There seems to be a publishing trend at the moment for memoirs from comedians. After volumes of reminiscence from Peter Kay, Jo Brand, Russell Brand and others flew off the shelves last year, a new rash — or should it be laugh? — of autobiography is currently appearing.

Richard Herring has written an amusingly dyspeptic but also surprisingly thoughtful and honest account of turning 40 called How Not to Grow Up! (A Coming of Age Memoir. Sort of), which he discussed at the Telegraph Ways With Words festival.

Not to be outdone, his erstwhile comedic partner Stewart Lee is about to publish How I Escaped My Certain Fate: The Life and Deaths of a Stand-up Comedian (notice how long titles are characteristic of the genre), which recounts the story of his return to the stage after writing Jerry Springer: the Opera.

Jeremy Hardy, on the other hand, has described his hopeless travails in the world of genealogy in My Family and Other Strangers. During his talk at Dartington, he offered one reason why there are suddenly so many of these books by comics, by describing the conversation he had with a publisher.

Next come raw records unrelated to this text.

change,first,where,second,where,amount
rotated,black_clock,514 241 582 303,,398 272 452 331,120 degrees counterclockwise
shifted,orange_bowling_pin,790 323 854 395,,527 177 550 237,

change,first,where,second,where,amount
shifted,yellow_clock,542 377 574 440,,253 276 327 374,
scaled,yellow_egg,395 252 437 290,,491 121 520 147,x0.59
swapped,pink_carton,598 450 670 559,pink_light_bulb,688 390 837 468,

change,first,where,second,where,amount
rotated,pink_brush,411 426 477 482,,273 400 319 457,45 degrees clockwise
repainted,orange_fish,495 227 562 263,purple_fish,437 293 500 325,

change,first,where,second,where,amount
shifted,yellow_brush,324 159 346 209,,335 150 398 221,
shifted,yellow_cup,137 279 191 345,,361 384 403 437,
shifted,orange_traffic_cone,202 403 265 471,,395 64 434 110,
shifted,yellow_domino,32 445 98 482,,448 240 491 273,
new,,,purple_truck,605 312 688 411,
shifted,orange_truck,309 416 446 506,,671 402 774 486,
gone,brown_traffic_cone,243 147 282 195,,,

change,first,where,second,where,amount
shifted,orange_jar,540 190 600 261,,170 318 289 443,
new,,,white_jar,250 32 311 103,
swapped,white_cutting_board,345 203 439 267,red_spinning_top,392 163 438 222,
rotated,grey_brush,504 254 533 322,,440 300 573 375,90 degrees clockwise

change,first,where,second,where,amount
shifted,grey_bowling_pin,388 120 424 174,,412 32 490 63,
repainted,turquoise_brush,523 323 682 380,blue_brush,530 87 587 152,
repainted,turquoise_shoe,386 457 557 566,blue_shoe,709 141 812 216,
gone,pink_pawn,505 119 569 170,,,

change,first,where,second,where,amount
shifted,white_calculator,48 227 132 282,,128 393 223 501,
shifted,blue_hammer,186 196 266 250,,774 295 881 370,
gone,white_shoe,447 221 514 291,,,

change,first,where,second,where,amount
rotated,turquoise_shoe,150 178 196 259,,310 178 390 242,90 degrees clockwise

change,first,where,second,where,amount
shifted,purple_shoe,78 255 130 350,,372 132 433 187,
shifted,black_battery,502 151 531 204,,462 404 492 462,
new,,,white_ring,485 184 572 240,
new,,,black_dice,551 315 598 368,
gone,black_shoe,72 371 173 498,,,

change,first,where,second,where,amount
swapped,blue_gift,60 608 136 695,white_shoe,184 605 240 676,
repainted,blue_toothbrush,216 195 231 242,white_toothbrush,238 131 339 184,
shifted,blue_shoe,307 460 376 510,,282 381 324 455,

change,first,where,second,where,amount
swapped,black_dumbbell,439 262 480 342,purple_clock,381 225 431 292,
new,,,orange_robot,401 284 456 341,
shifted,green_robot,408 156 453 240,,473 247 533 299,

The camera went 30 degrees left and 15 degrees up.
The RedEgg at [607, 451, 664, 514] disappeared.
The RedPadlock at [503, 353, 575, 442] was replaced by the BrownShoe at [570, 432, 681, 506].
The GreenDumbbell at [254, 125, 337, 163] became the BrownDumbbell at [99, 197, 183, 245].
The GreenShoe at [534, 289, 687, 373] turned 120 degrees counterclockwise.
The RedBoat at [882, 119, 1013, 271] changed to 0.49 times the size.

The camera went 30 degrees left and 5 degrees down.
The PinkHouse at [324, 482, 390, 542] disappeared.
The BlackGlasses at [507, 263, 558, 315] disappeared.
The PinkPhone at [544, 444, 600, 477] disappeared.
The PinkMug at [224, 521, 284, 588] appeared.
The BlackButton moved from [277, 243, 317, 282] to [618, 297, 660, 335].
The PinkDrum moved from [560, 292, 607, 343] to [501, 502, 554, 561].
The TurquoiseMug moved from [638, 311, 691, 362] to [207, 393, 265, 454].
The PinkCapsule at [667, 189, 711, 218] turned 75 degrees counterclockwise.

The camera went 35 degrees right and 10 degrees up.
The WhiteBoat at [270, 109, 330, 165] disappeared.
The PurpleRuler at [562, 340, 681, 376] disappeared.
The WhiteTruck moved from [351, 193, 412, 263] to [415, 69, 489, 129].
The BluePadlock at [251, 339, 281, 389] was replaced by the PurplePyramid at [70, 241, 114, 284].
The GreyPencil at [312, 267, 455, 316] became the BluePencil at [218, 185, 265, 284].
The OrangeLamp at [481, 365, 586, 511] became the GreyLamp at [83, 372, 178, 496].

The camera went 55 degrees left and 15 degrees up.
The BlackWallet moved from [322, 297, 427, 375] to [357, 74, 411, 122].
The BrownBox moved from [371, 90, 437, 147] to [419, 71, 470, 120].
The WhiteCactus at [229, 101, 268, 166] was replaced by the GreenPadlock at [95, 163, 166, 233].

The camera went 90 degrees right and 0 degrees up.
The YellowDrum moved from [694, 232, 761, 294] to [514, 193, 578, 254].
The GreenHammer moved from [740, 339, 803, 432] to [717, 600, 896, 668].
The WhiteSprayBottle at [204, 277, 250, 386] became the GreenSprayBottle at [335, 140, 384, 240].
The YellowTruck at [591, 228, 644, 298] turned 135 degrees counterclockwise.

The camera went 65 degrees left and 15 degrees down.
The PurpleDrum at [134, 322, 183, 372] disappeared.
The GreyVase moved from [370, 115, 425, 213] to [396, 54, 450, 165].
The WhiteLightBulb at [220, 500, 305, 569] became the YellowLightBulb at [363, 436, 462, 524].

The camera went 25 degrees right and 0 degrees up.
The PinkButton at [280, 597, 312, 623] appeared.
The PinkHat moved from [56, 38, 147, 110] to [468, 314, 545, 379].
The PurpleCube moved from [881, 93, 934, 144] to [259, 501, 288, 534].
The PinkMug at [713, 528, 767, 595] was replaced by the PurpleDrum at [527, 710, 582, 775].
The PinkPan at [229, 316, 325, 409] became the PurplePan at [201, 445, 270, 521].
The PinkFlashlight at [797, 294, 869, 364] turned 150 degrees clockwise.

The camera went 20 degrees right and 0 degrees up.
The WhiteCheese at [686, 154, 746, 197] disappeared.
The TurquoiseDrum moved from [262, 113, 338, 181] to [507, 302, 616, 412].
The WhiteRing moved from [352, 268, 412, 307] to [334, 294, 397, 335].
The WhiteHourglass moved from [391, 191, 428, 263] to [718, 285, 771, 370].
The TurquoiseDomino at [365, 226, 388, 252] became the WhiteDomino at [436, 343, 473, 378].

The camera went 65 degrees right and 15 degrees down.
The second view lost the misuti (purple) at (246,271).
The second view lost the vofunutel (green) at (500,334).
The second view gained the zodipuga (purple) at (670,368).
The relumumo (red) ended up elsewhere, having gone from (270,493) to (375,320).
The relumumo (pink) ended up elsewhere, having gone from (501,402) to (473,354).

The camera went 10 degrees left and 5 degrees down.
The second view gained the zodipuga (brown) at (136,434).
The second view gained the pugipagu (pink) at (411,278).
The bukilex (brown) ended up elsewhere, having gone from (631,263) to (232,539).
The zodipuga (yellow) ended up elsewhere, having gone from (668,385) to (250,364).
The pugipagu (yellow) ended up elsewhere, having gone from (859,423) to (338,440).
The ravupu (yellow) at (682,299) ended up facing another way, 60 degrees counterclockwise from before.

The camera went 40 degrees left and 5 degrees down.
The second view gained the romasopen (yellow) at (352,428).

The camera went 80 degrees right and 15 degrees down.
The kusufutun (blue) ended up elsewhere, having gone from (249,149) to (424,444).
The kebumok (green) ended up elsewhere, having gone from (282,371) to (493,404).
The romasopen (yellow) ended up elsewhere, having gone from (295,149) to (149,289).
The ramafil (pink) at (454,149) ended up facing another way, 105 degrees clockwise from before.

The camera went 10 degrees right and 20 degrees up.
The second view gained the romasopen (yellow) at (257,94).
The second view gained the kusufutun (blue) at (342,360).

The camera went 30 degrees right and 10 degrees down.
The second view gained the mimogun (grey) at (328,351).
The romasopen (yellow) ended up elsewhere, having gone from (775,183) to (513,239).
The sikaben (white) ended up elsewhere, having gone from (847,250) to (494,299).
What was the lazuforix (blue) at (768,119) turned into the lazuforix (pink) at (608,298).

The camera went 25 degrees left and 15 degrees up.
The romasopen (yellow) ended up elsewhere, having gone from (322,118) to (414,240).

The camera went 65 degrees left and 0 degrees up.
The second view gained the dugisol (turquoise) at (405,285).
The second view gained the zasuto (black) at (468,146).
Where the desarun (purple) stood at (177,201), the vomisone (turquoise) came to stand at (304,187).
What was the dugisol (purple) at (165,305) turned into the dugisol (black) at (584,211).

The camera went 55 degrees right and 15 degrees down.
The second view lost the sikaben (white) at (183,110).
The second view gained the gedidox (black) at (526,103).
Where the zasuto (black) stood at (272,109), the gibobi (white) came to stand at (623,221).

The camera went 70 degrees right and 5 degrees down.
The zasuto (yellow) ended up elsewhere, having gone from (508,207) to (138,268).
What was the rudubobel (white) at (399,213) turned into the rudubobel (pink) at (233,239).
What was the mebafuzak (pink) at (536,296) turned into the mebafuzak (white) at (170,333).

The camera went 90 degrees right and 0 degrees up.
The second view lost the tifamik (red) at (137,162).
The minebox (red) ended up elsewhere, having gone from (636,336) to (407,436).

“ ' I’d like to write a book of short stories,’ I said. 'Young people don’t like short stories or novels by comedians,’ he said. 'What hobbies have you got?’ 'I haven’t got any hobbies,’ I said. 'Well, get a hobby and write about it.’ ”

This exchange doesn’t exactly make you feel that the publishing industry knows what it is doing. But, in the case of Hardy, it has produced a fresh and funny memoir, thanks mainly to the fact that he is such a hopeless genealogical investigator that he does things such as setting off to the wrong village, without a map and without his reading glasses.

As he said: “It’s very lonely this stuff. Most people trying to discover their ancestors are very nearly ancestors themselves.You should really do it when you are young.”